# Bloco de texto:
# # # #
Foi assim que decidi homenagear este dia ( 8 de Março, dia da nossa cara metade), no feminino.
Rameau presta-se muito bem a isto, pois ele construiu peças em torno da feminilidade, representando vários caracteres (com os nomes respetivos ou sem eles) pela música.
Este conjunto instrumental é de qualidade, adequando estilo e andamento aos requisitos próprios destas peças do final do barroco.
Outros posts sobre Rameau no blog «Manuel Banet, ele próprio»:
Rameau foi celebrado como o mais destacado músico francês da época barroca. O talento e criatividade de Rameau permitiram que ele se erguesse até um lugar proeminente no gosto do público, quer fosse na corte, quer em meios muito mais modestos.
Sobressaem a delicadeza e adequação das suas composições para o cravo, como a Primeira Suite. Ele fez imprimir estas peças, reunidas em livro, para se tornar conhecido, quando veio de sua cidade natal (Dijon) para a capital, decidido a conquistar o seu público.
Ele construiu um reportório único de ópera e de ópera-ballet. Muitos consideram-no o verdadeiro fundador da tradição de ópera francesa, apesar dos antecedentes de Lully e de outros.
A sua polémica com Jean-Jacques Rousseau, filósofo das Luzes e defensor da ópera italiana, foi célebre na altura... já quase ninguém, hoje em dia, compreende sua razão de ser. É que Rameau foi também um teórico da música e procurou fazer música prática coerente com os princípios, defendidos na qualidade de teórico. Por exemplo, uma peça - L'Enharmonique - é uma aplicação muito directa dos seus conceitos teóricos.
# # # #
# Informação apresentada:

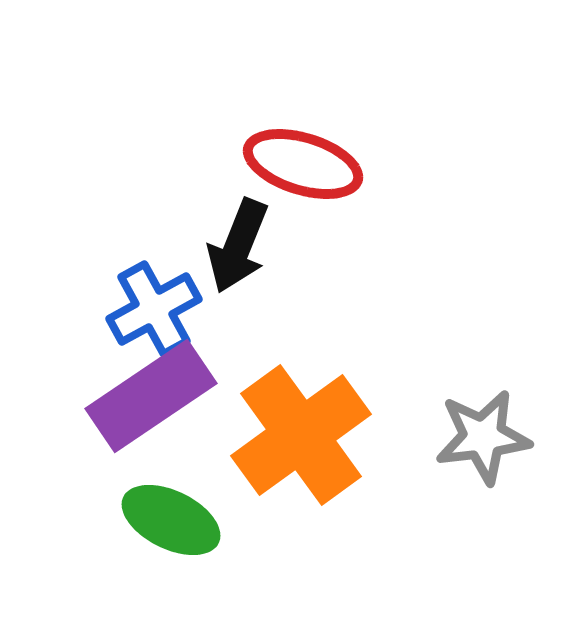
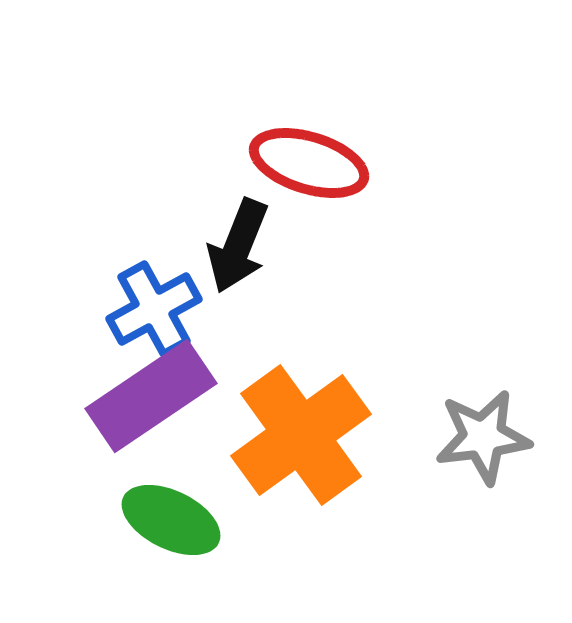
red ellipse: moved 6 px right, 1 px up
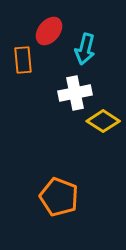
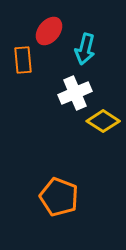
white cross: rotated 12 degrees counterclockwise
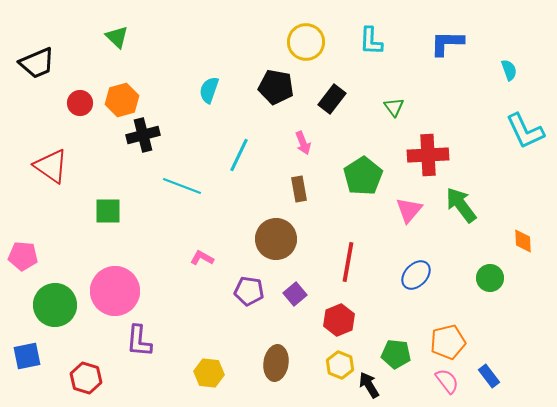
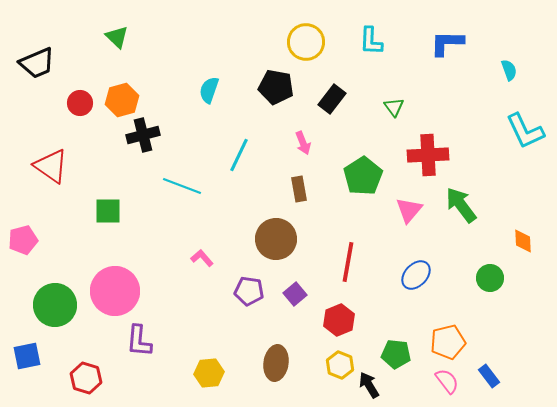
# # # #
# Tarefa proposta 1:
Transcreva à letra o texto sobre Rameau desde "Rameau presta-se muito" até "eles) pela música.", inclusive.
# Tarefa proposta 2:
Como prosseguiria o texto sobre Rameau a partir do ponto em que termina?

# Resposta 1:
Rameau presta-se muito bem a isto, pois ele construiu peças em torno da feminilidade, representando vários caracteres (com os nomes respetivos ou sem eles) pela música.

# Resposta 2:
A suite em Lá menor, na verdade, não é nada rebuscada, não é difícil de «entrar no ouvido». Eu gosto de me banhar neste universo sonoro, enquanto estudo ou quando ocupo as mãos com uma tarefa de precisão. Mas, ela é muito mais do que «música de ambiente», reconheço que esta música tem uma qualidade excepcional. Não tem «efeitos especiais» para cravo, que exibem recolhas posteriores de Rameau, com peças descritivas, as mais executadas em disco ou em concerto.
O prelúdio desta Suite é uma peça muito especial e típica da tradição dos cravistas e alaúdistas franceses. Ela não tem barras de compasso a separar as notas, é um prelúdio «non-mesuré». A duração das notas não é precisa. Isto significa que o executante tem uma latitude maior para interpretar a peça. O prelúdio derivou da improvisação inicial que os cravistas e alaúdistas executavam, no início de um recital, quer para verificar a afinação do instrumento, quer para colocar o auditório perante o contexto sonoro apropriado à audição da Suite. Muitas peças das Suites possuem nomes de danças; pois são, de facto, danças estilizadas. Por isso, o compasso, o andamento, o tamanho das frases e secções, as repetições, as modulações, etc. não eram «livres», eram características impostas pela natureza da dança estilizada: uma Sarabande, um Menuet e todas as outras danças tinham de obedecer a regras precisas.
Nalguns casos, uma Suite não era mais do que a recompilação de peças no mesmo tom. Isto observa-se, apesar de haver, nalguns compositores, uma certa sistematização, uma procura de unificação através de temas semelhantes, mas estes traços não são generalizáveis. Temos indicações seguras de que - nessa época - a Suite era vista como um agrupamento conveniente, não de execução integral obrigatória: O executante podia adoptar uma ordem diferente da que estava escrita, podia encurtar ou aumentar o número de peças.
Um jovem provincial desembarca em Paris no início do século XVIII, com um rolo de partituras debaixo do braço, uma ambição de fama e glória, mas também uma forte formação de organista pela sua tradição familiar.
O prelúdio da primeira série de peças para cravo tem o mérito de mostrar um exemplo de peça típica da escola francesa para cravo:
Trata-se de uma peça com latitude para o intérprete, num estilo improvisado, razão pela qual não existem barras de compasso, «prélude non-mesuré». Logo nesta peça de juventude, Jean-Philippe Rameau anuncia quem é e ao que vem. Mais tarde, ficará conhecido como teórico polémico e popular autor de óperas. Irá polemizar com celebridades da Enciclopédia, nomeadamente, J.-J. Rousseau e D'Alembert.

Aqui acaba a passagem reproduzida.